Chapter 61 Effects of deep brain stimulation for treatment of Parkinson's disease

Abstract

Publisher Summary Deep brain stimulation provides an attractive alternative to surgical ablation because the electrodes can be introduced without significant tissue injury. Moreover, the stimulation parameters can be adjusted and bilateral procedures can be performed with minimal morbidity. Currently, the ventral intermediate nucleus (VIM) of the thalamus, internal globus pallidus (GPi), and subthalamic nucleus (STN) are main targets for deep brain stimulation (DBS) procedures for Parkinson's disease (PD). VIM stimulation has been demonstrated to improve tremor in double-blinded studies in PD patients and in patients with essential tremor. Both GPi and STN stimulation improve parkinsonian symptoms, but there are significant differences.
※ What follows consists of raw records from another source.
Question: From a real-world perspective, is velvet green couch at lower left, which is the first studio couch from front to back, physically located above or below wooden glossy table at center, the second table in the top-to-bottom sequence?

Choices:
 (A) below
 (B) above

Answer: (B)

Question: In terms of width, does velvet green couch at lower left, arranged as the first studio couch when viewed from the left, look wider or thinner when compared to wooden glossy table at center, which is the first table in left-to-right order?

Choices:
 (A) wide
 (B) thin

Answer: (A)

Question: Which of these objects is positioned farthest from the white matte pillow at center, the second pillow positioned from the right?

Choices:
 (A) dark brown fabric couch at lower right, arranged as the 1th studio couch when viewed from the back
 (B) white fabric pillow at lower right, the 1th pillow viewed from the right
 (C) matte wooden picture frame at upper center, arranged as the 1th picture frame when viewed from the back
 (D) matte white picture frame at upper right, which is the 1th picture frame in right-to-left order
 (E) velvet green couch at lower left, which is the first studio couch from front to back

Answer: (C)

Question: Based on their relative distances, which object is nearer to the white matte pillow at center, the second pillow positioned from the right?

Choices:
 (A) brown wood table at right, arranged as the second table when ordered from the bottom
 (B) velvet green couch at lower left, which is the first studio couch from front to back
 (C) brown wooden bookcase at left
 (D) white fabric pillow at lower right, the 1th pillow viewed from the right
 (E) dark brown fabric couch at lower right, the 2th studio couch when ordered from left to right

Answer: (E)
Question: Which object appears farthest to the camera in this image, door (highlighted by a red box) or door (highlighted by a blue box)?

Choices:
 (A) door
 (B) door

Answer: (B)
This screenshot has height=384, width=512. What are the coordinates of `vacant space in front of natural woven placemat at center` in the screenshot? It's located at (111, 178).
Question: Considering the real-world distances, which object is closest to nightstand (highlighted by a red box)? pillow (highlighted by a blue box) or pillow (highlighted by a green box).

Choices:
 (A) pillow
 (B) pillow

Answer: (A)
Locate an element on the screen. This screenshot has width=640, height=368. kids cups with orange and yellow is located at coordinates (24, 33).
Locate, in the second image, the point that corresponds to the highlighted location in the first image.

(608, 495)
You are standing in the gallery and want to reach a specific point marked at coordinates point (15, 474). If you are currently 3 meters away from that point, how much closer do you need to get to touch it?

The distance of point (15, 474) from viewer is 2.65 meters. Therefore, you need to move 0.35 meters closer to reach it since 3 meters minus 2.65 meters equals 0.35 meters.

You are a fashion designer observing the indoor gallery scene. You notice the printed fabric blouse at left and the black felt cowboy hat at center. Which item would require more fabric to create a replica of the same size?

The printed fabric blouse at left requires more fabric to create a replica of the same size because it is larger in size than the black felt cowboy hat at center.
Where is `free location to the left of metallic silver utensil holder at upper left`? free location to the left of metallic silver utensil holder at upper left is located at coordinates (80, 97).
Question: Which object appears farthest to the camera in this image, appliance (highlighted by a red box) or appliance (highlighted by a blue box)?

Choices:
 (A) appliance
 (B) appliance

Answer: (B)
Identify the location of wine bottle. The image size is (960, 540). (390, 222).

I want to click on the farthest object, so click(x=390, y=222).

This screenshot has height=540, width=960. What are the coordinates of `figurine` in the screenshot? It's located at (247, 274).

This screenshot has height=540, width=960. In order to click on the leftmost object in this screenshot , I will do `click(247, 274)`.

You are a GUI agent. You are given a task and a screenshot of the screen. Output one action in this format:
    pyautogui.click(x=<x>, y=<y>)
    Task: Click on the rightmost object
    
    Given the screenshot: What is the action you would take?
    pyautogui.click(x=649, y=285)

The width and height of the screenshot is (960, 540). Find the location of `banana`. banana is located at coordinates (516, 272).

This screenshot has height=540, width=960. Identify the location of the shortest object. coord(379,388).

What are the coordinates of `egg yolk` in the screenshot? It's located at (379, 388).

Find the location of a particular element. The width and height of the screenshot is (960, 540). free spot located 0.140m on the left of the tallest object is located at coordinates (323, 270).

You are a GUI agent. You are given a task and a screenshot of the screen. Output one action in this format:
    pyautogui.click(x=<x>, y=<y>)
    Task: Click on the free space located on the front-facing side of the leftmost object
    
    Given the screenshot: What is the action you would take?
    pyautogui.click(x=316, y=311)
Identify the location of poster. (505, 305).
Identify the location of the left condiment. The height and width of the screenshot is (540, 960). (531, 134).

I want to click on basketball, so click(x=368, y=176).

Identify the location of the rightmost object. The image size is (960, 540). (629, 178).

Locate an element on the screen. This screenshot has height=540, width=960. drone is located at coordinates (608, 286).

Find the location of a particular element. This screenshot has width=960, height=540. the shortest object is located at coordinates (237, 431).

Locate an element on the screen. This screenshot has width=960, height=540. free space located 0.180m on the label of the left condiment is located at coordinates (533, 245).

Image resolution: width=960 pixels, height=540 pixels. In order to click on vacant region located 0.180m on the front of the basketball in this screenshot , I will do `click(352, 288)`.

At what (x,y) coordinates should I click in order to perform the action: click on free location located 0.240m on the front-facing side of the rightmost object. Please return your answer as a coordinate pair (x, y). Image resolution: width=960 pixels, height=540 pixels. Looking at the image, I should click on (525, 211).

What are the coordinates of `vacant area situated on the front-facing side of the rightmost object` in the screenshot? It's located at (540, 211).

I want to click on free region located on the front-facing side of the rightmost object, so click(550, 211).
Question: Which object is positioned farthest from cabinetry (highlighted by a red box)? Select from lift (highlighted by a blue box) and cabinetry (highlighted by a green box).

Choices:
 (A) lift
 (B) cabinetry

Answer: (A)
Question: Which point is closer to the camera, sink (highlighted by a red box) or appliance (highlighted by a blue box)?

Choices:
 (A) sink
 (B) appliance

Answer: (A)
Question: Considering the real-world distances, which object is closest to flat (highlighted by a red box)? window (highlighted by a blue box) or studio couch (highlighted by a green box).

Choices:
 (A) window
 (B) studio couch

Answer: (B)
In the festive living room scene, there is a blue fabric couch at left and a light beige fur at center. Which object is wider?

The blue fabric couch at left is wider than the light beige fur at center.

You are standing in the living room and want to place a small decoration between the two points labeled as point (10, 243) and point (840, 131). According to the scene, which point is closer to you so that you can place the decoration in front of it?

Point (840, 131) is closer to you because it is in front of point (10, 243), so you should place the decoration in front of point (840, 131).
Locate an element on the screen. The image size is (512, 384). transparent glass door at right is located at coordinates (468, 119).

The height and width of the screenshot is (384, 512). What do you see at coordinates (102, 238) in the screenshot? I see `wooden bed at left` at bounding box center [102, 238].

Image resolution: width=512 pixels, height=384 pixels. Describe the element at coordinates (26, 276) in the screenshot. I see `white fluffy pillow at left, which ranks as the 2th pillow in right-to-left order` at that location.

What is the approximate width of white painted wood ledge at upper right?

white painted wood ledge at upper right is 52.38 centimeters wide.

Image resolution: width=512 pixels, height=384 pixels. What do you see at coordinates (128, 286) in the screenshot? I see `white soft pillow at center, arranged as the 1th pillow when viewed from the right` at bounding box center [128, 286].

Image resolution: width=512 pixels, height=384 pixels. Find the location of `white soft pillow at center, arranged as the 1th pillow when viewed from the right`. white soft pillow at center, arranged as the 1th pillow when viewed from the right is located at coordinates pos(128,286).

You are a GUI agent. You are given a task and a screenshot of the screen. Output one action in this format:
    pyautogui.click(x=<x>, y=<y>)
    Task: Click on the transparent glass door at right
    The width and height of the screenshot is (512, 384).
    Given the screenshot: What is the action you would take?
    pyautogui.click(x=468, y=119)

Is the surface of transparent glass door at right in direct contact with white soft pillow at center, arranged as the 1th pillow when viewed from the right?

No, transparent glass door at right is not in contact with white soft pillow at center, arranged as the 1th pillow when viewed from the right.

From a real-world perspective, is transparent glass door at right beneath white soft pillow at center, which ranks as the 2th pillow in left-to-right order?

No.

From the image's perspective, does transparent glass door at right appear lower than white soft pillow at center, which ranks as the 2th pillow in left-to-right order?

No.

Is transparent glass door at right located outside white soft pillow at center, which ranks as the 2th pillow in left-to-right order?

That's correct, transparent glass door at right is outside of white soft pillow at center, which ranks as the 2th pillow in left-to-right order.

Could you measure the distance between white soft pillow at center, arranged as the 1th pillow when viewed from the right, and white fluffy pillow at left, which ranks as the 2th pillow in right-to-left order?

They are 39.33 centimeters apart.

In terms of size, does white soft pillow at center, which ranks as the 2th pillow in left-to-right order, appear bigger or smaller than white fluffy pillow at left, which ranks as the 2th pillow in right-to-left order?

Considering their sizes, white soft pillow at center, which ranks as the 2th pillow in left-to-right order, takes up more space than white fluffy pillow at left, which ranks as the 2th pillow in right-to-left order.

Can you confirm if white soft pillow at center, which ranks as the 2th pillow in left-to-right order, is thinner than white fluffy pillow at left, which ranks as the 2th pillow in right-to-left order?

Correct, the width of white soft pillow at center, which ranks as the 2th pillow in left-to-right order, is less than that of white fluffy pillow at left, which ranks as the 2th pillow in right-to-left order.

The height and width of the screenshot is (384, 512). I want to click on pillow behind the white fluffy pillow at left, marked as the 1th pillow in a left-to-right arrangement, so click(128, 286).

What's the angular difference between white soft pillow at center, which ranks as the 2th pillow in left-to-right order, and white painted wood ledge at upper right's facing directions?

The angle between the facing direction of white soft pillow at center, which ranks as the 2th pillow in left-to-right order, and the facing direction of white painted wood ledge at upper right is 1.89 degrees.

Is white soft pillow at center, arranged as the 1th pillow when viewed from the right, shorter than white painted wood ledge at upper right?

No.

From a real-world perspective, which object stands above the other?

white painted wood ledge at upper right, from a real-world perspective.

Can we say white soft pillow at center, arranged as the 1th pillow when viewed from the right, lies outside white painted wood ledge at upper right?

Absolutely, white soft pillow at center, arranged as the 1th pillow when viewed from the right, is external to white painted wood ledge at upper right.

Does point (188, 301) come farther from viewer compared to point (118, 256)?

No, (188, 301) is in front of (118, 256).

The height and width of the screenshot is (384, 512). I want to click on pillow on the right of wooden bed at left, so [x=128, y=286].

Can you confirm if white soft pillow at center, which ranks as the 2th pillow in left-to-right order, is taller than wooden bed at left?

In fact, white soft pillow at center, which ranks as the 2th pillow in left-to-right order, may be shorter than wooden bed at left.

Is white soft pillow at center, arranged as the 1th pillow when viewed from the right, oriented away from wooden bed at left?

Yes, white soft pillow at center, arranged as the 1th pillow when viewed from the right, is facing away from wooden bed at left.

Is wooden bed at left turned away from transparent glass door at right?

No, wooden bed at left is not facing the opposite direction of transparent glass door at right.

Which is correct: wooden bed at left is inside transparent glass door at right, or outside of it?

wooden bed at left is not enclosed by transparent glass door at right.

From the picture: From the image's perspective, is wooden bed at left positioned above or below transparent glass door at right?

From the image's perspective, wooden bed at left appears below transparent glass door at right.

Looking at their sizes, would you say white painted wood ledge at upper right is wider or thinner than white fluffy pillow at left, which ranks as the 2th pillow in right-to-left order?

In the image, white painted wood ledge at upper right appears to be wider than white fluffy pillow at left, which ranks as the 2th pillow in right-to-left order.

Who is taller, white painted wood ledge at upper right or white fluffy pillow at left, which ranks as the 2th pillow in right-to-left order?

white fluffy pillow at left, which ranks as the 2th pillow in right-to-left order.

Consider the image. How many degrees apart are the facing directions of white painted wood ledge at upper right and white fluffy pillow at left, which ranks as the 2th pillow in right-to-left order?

GPi stimulation produces effects that are similar to GPi pallidotomy— that is, marked improvement of l -dihydroxyphenylalanine (DOPA) induced dyskinesia, moderate improvement of akinesia, rigidity and tremor, and ability to tolerate the same or higher doses of l -DOPA. STN stimulation produces marked improvement in akinesia, rigidity, and tremor and allows reduction in l -DOPA dosage, leading to the improvement of l -DOPA induced dyskinesia. The other effects of GPi and STN are also discussed in the chapter. This chapter discusses of the effects of GPi stimulation on motor threshold and motor evoked potentials (MEP) recruitment and on cortical inhibition and facilitation. Motor threshold is related to neuronal membrane excitability and likely reflects the excitability of a central core region of neurons in the motor cortex. MEP recruitment tests neurons that are less excitable or further away from the central core region. GPi stimulation can directly activate the corticospinal tract under some circumstances. Dopaminergic drugs lengthen the silent period (SP) in normal subjects and PD patients. SP in PD patients with the stimulator turned off is related to the relatively high doses of dopaminergic medications used to treat their advanced PD. The shortening of the SP, with GPi stimulation, may be related to the reduction of dyskinesia and anti l -DOPA effects of ventral GPi stimulation.